Single by Heart

from the album Bad Animals
- B-side: "Bad Animals"
- Released: October 1987 (US)
- Genre: Electronic rock, hard rock
- Length: 3:42 (7" remix) 3:51 (album version)
- Label: Capitol
- Songwriter(s): Holly Knight Nancy Wilson
- Producer(s): Ron Nevison

Heart singles chronology
| "Who Will You Run To" (1987) | "There's the Girl" (1987) | "I Want You So Bad" (1988) |

= There's the Girl =

"There's the Girl" is a song recorded by the American rock band Heart. It was composed by Holly Knight and Heart band member Nancy Wilson. "There's the Girl" was released in a remixed version as the third single from Heart's ninth studio album, Bad Animals. Knight is known as a very successful songwriter who was responsible for penning many hit singles during the 1980s.

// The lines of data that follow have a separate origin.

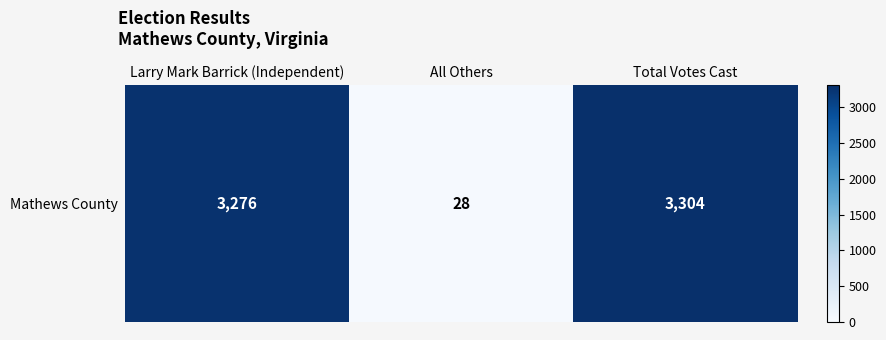

Where does the data first go above 3276?

Total Votes Cast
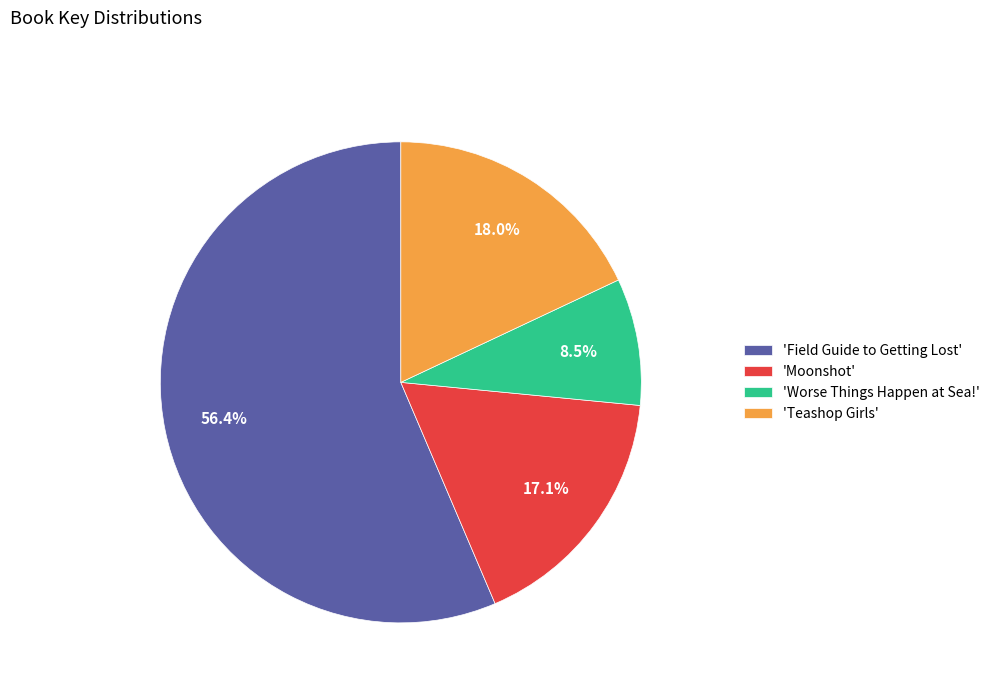

Between 'Moonshot' and 'Field Guide to Getting Lost', which is larger?

'Field Guide to Getting Lost'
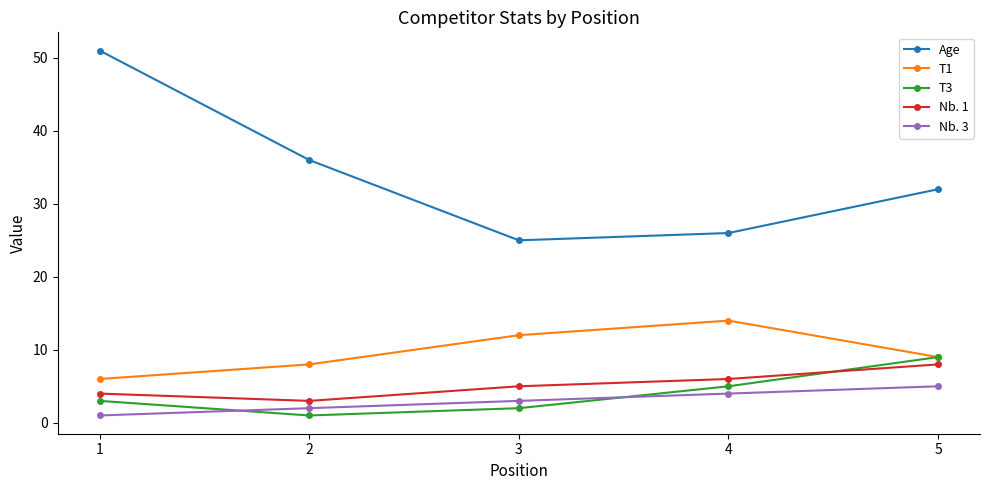

How many data points does each series have?

5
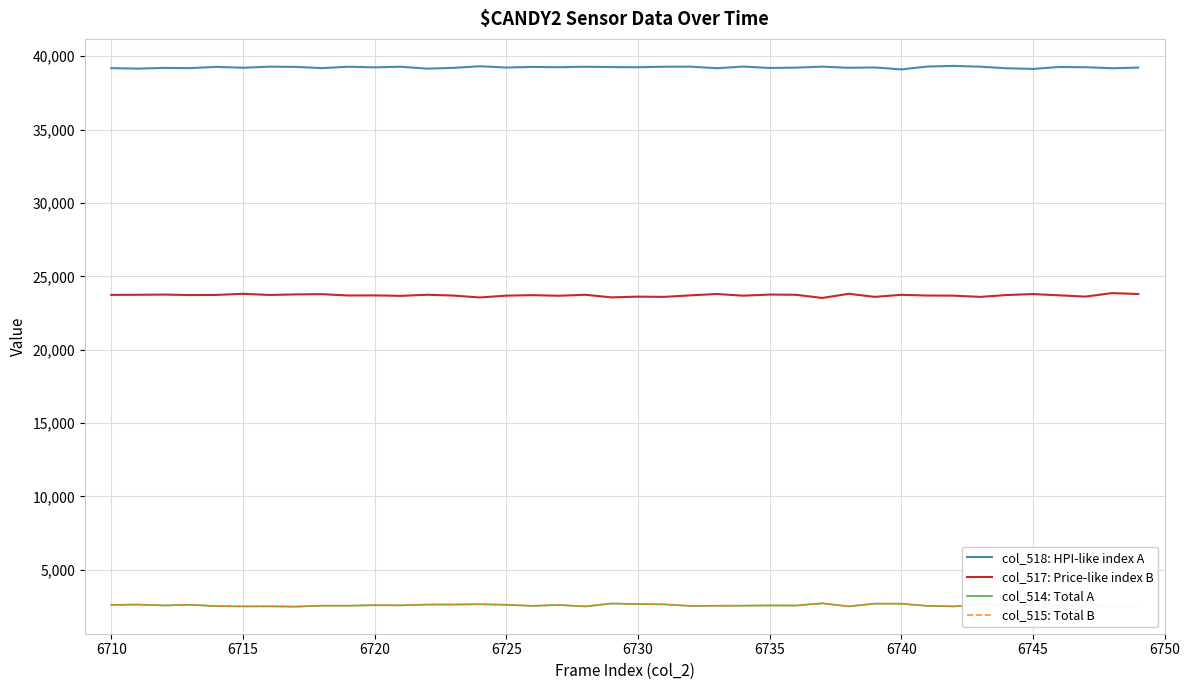

How many lines are shown in the chart?

4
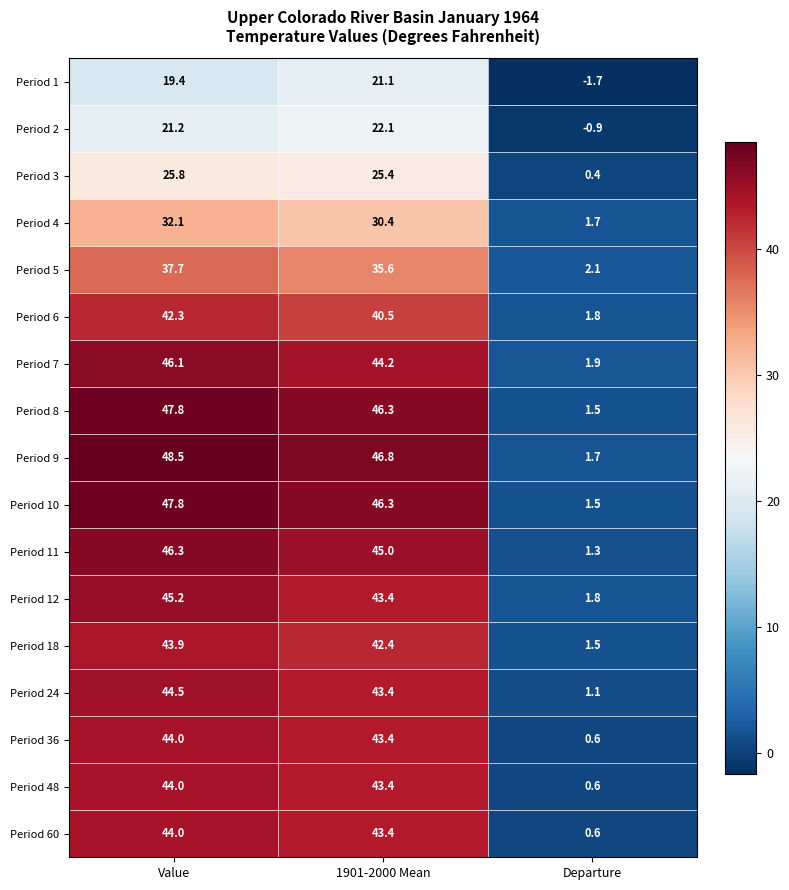

At which category is the sum across all series the highest?

Value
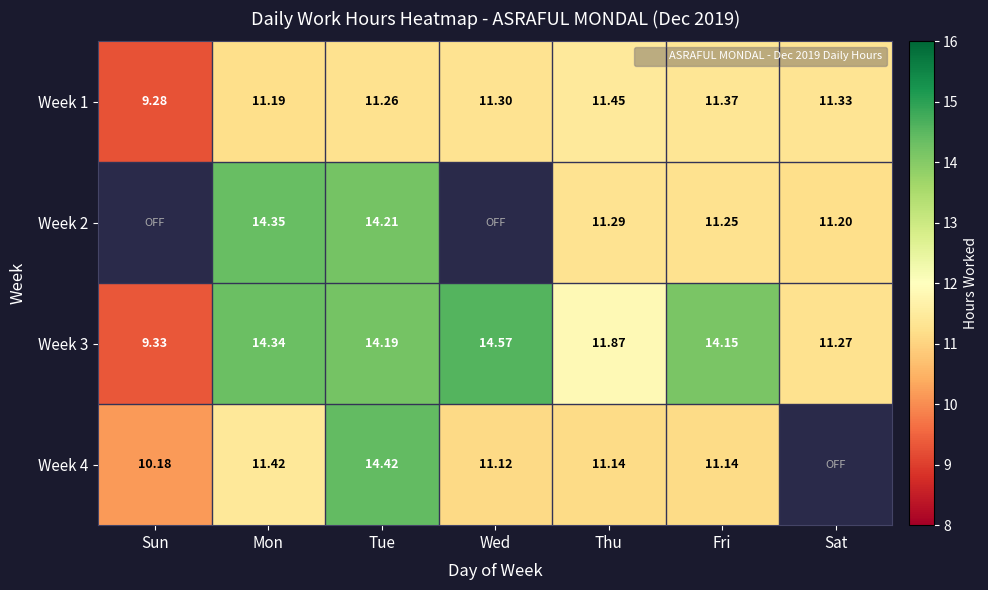

At which label is Week 4 closest to 12?

Mon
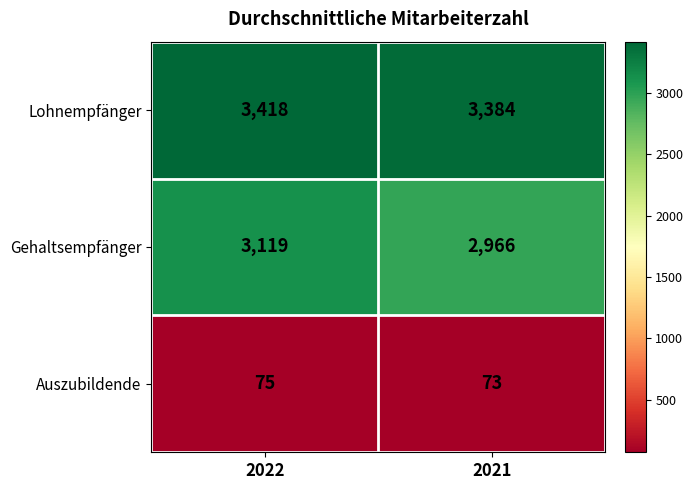

What is the difference between the maximum and minimum values in the Gehaltsempfänger series?

153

Like Heart's 1986 #1 single "These Dreams", the lead vocals on "There's the Girl" were performed by Nancy Wilson, rather than Ann Wilson, the usual lead singer for the group (though most fans did not realize this until the video was released or they saw the song performed live). The single climbed to #12 on the U.S. Billboard Hot 100 and was also a Top-40 single on the UK Singles Chart, where it peaked at #34.

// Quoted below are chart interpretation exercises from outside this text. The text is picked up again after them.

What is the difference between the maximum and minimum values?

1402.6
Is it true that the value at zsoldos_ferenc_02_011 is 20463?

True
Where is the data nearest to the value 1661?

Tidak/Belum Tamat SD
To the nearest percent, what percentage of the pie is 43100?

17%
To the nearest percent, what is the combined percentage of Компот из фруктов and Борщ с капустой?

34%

Cash Box called it a "gorgeous pop/rock number."

==Versions and formats==
The 7" version was remixed from "Bad Animals" and ran for 3:42; it includes the additional lines

She's setting you up my friend

She's gonna break your heart again

initially before the middle eight and repeated after the final chorus, which were not on the album version or the 12" mix, but feature in the video, which was included on the 1988 VHS release If Looks Could KILL.

The 12" and CD single version featured an extended remix by Tom Lord Alge, running at 7:22. A very limited edition of the UK 12" single release came with a giant double-sided poster incorporating a 1988 calendar.

An even more scarce format of this release is the Japanese 3" CD single, which features an exclusive extended version of Heart's previous single "Alone" clocking in at 5:30, as well as the unedited 12" Remix of "There's The Girl" which does not have an early fade-out. Both of these tracks are exclusive to this Japanese release and not found elsewhere.

==Chart performance==

| Chart (1987–1988) | Peak position |
|---|---|
| Canadian Singles Chart | 31 |
| Polish Singles Chart^{[citation needed]} | 14 |
| UK Singles Chart | 34 |
| U.S. Billboard Hot 100 | 12 |
| U.S. Billboard Mainstream Rock Chart | 16 |
| US Cashbox Top 100 | 19 |

==Other versions==
- 1987: Mexican singer Sasha Sokol in a version named Dos extraños y una noche.